Answer these questions from the SSIS forum thread below, one per line:
1. Which version of SQL Server does the poster use?
2. How many rows does each table currently hold, according to the poster?
3. What kind of operation does the answer call Union All?
(Excerpt provided begins)
2

I use SQL Server 2012 and SSIS. I have two Tables in the same server and same database. I need to transfer all records of both tables into third table.

I need to add some columns (Like Execution ID and some Package Parameters) to result of UNION ALL and after that I have to transfer the records into third table.

I have two solution for doing that but I don't know which ones is more efficient.

Solution 1 : Use two OLE DB DataSources and use Union All Component in SSIS

enter image description here

Solution 2 : Use Union All in SQL Server side and use just one OLE DB Source in SSIS.

enter image description here

Which one is more efficient?

Ardalan Shahgholi
  • 11,967
  • 21
  • 108
  • 144
  • 1
    I'm betting the latter but have you noticed a time difference? Just makes more sense to me to make fewer calls to your data source. – S3S Apr 07 '17 at 20:35
  • 1
    I should say your second option is more efficient because you are doing the union on the sql database and you are making only one call to the database. Is there a big time difference in execution? – Kevin Apr 07 '17 at 20:36
  • Right now, My tables have less than 10000 rows each ones. But in future they will have more than million rows. Because of that I want to chose the best practice here and in some package I need to UNION more than two tables – Ardalan Shahgholi Apr 07 '17 at 20:39
  • 1
    IMO you should only use the Union all data flow component when you need to combine data from two different sources, and even then I'd probably preferring pulling the data into landing tables and doing the UNION ALL on the target server. – mallan1121 Apr 07 '17 at 20:49
  • If the 3rd table is also on the same server then why use SSIS at all? Can't you just write a simple SQL statement to do all of this? – Anthony Hancock Apr 07 '17 at 20:57
  • @AnthonyHancock : this is a tiny part of my package. there is a lot of transformation in this package and at the end I should create the jobs for my packages and there are other columns that must be added in package. – Ardalan Shahgholi Apr 08 '17 at 13:08
  • I try to use SSIS as little as possible, but if it's that integral to your processs, I would definitely recommend the second option. – Anthony Hancock Apr 08 '17 at 20:50

3 Answers3

3

Always favor database operations when possible. If 2 tables are in the same database, there is absolutely no reason to favor an SSIS operation over the query optimizer. Union All is a no blocking operation, so there will be almost no difference in this case, but if this was a join or a more complex operation then the query optimizer would come into play.
(Excerpt provided ends)
(Recorded information begins)
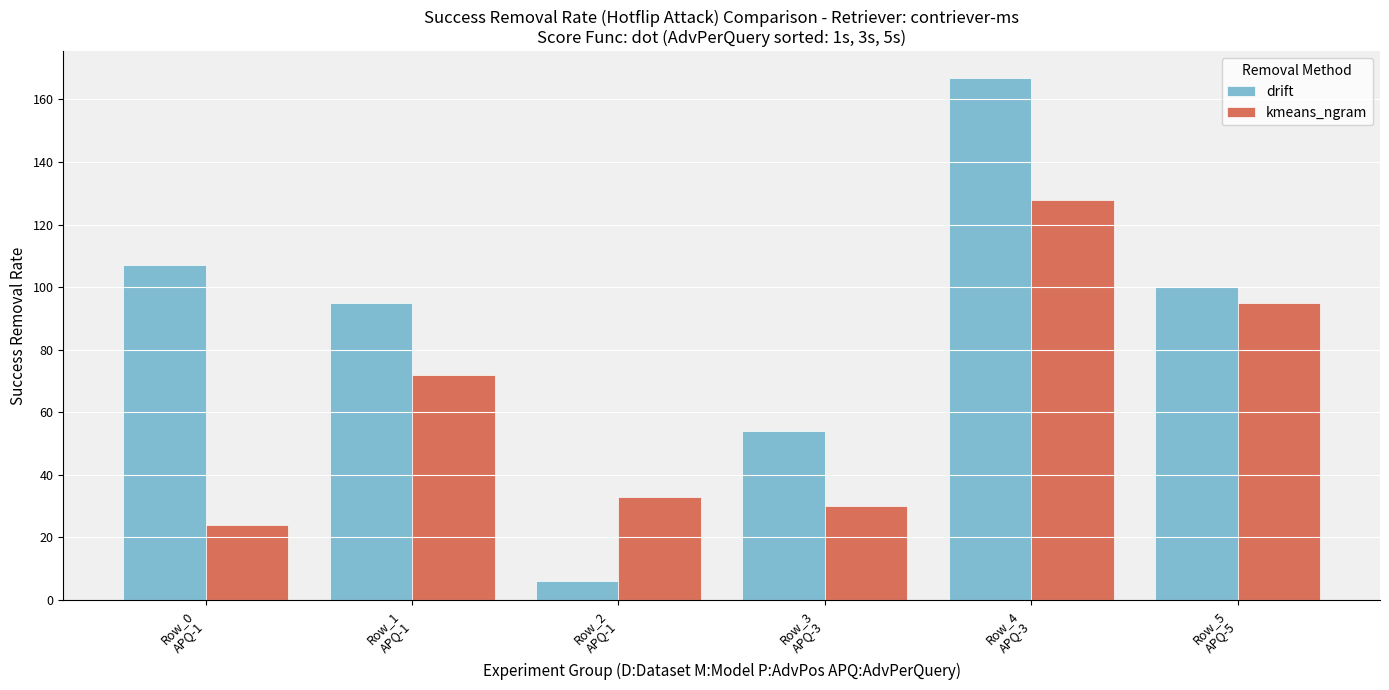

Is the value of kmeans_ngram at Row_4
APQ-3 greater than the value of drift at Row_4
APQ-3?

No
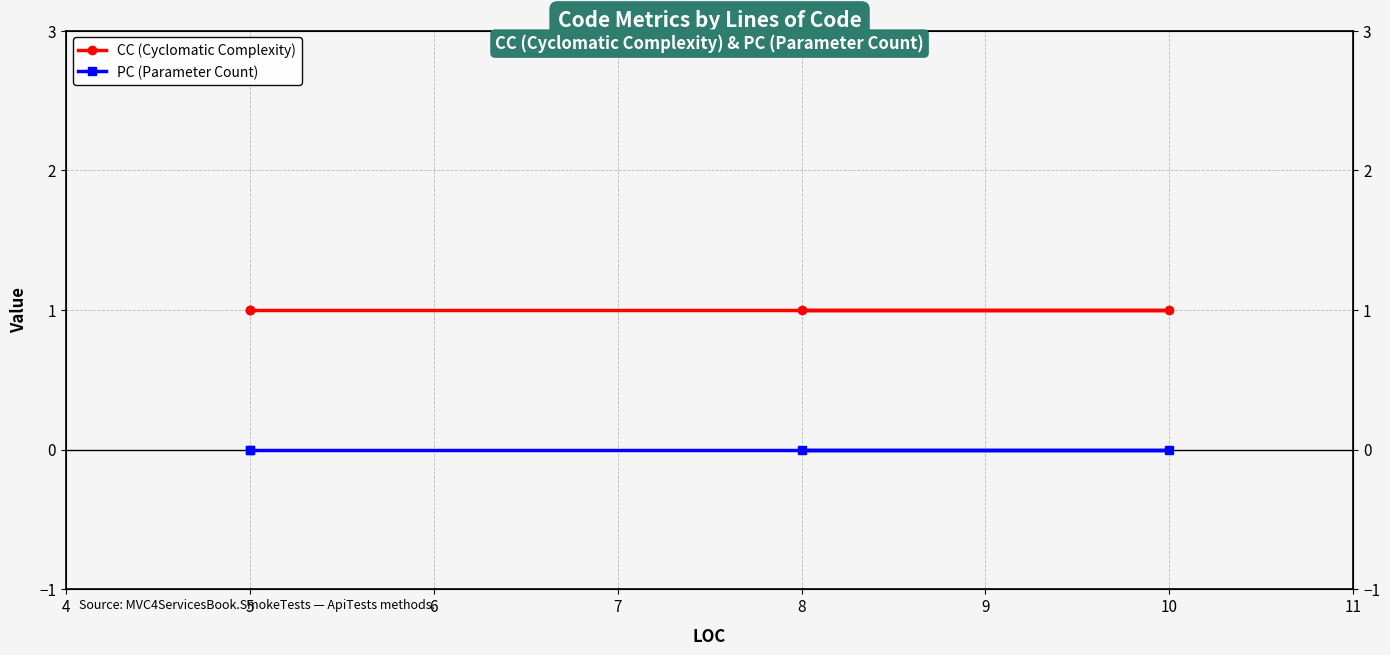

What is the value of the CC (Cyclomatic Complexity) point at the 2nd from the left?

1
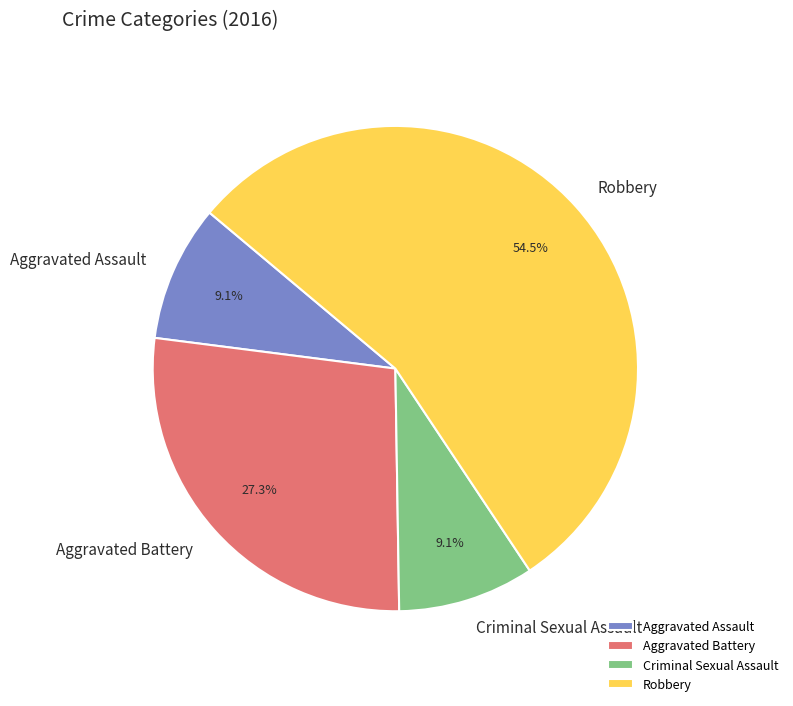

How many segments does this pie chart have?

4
(Recorded information ends)
Answer:
1. SQL Server 2012
2. Fewer than 10,000 rows each
3. A non-blocking operation